If you tuned into Saturday Night Live’s February 13 show last night, you were probably expecting a Kanye performance or two, and maybe Melissa McCarthy reminding us that her penchant for face contortion is the apex of an actual art form. But the decades-old show might have bested last week’s Bernie Sanders cameo (and definitely topped Larry David’s Irish brogue) with the ultimate trump card (or Clinton card, if you prefer): the enduring power of Beyoncé.
While it’s hard to top the debut of Yeezy’s “Ultralight Beam” performance (i.e., the first track from The Life of Pablo) featuring Chance the Rapper, Kirk Franklin, Kelly Price, The-Dream, and El Debarge (as well as an ensuing rap duel with Kyle Mooney), as well as by Leslie Jones’s genital-centric list of attributes for her perfect man (“good hair, nice skin, smells like an Israeli”), the reaction to Queen Bey’s “Formation” might one of the strongest SNL skits to come out in recent memory, riffing on how pretty much all of white America somehow finally realized that Beyoncé is, indeed, not white.

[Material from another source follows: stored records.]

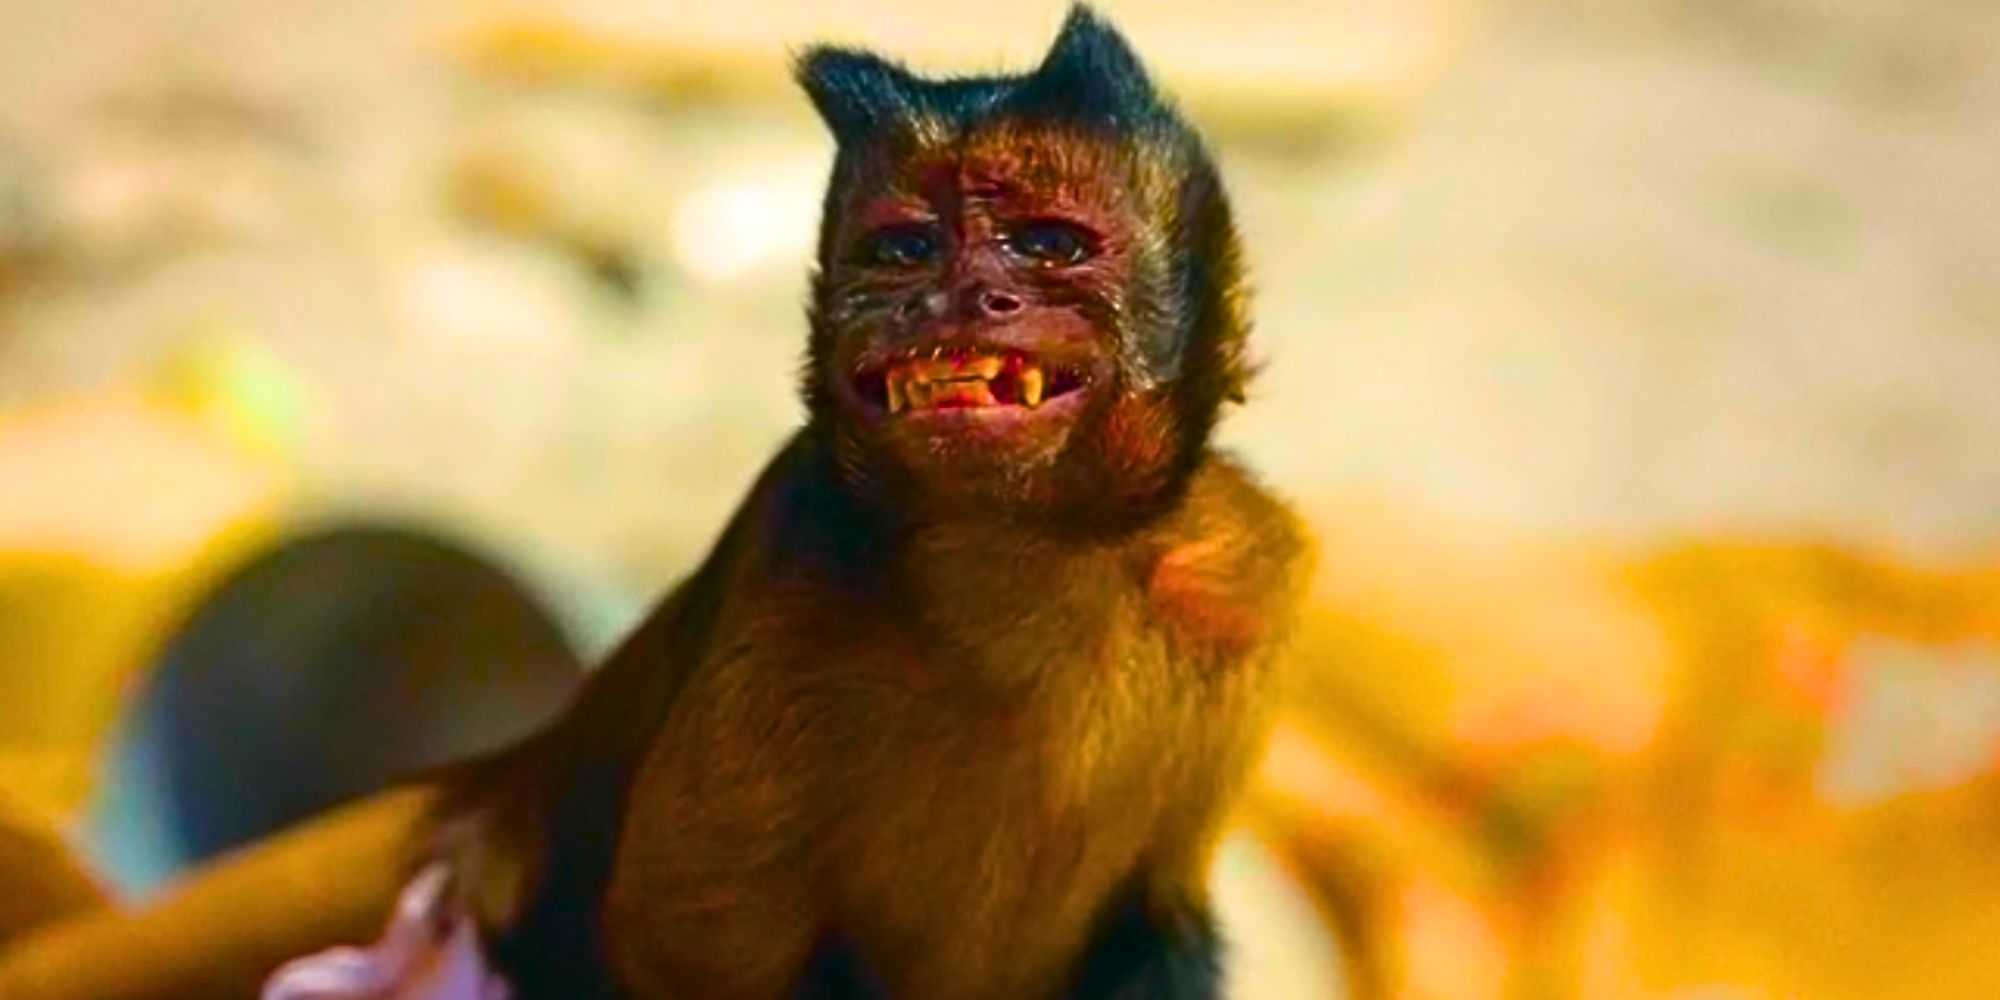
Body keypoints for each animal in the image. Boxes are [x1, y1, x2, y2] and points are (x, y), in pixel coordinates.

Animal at [0, 7, 1311, 999]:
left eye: (1044, 244)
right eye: (903, 252)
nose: (960, 298)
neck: (1021, 555)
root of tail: (504, 790)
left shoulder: (1242, 578)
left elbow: (1158, 922)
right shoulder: (787, 595)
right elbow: (690, 951)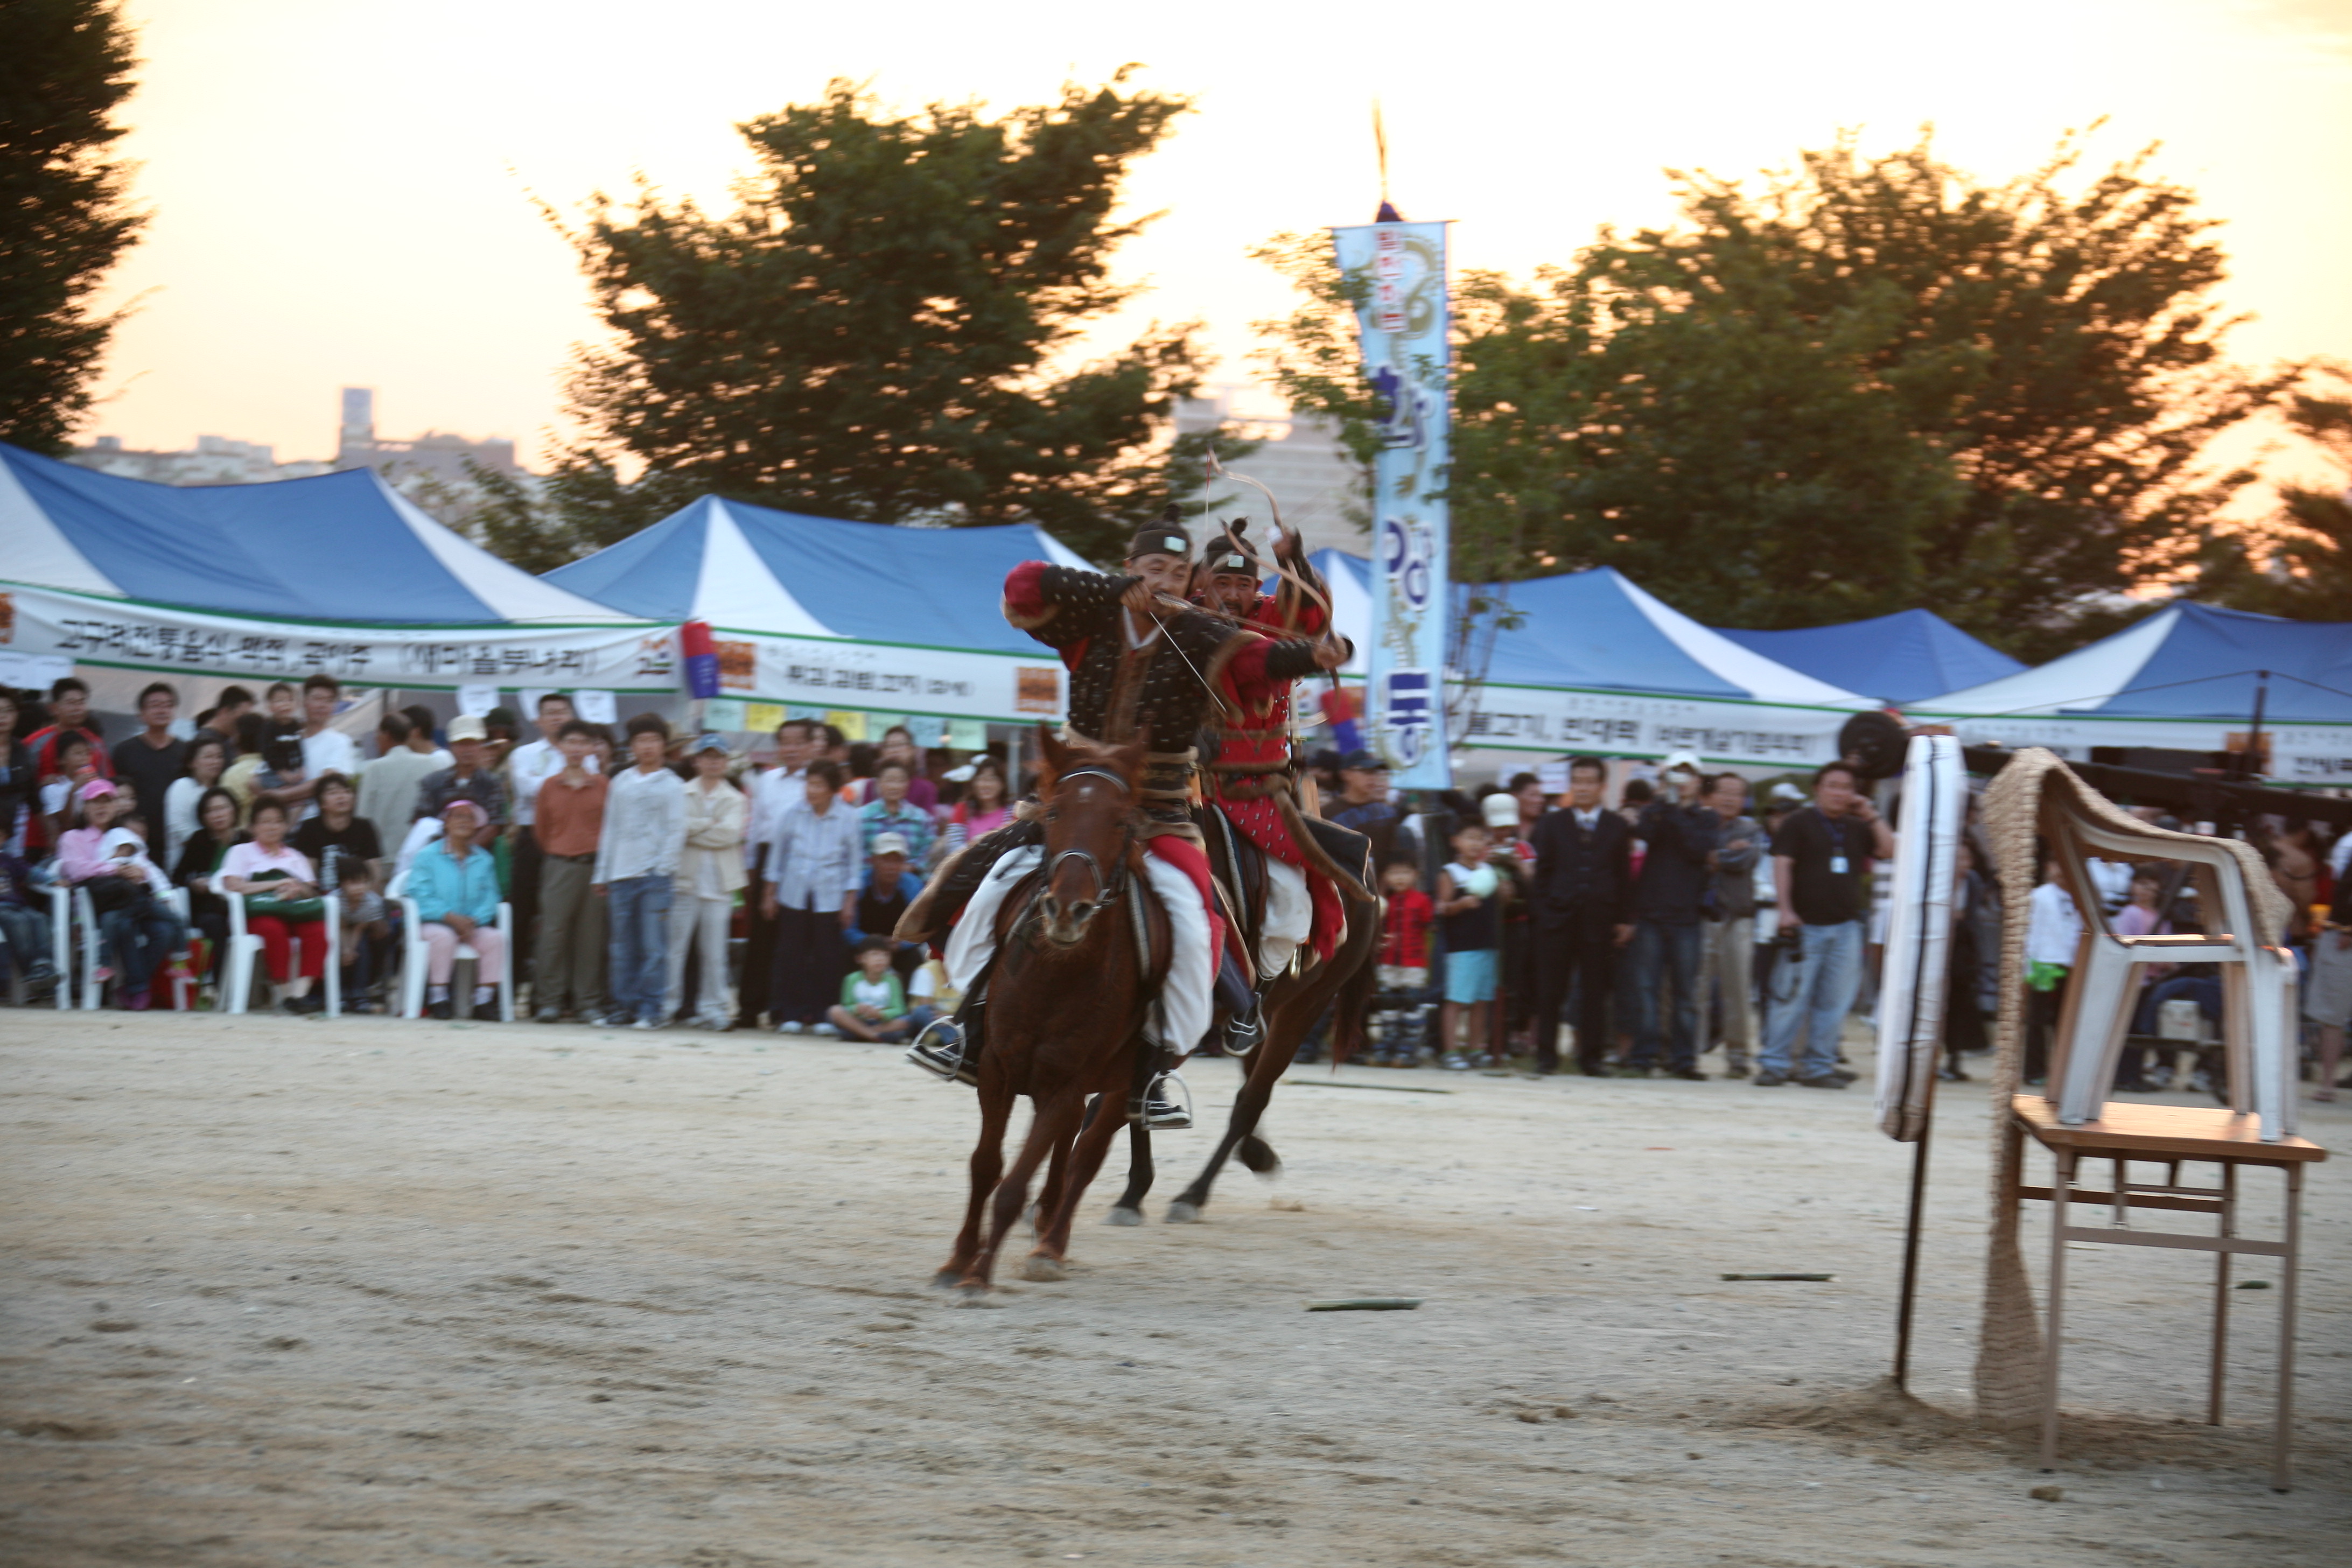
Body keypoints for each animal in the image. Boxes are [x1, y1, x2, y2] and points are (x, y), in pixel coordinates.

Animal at [926, 738, 1166, 1297]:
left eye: (1121, 822)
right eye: (1054, 812)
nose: (1067, 910)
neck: (1057, 974)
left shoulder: (1067, 1082)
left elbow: (1016, 1182)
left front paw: (979, 1274)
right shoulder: (996, 1069)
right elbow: (986, 1166)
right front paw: (958, 1260)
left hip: (1119, 1077)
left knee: (1087, 1151)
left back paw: (1051, 1245)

Cut in the style of a horror movie trailer, the sketch lampooned the reaction to with the release of her #BlackLivesMatter-themed “Formation” music video on February 6, a day which will life in both fabulous and socially-conscious infamy, accurately billing it as “the day that shook the whole white world,” rolling privilege check after privilege check into a ball of delightful, dystopic pandemonium.
One of the best highlights? “Maybe this song isn’t for us,” said a distraught Bobby Moynihan, followed by a terrified Cecily Strong: “BUT USUALLY EVERYTHING IS!”
So yes, white people: Queen Bey, your “girl” Amy, and even Kerry Washington (!) are black and they’re women—even if one of them is on ABC.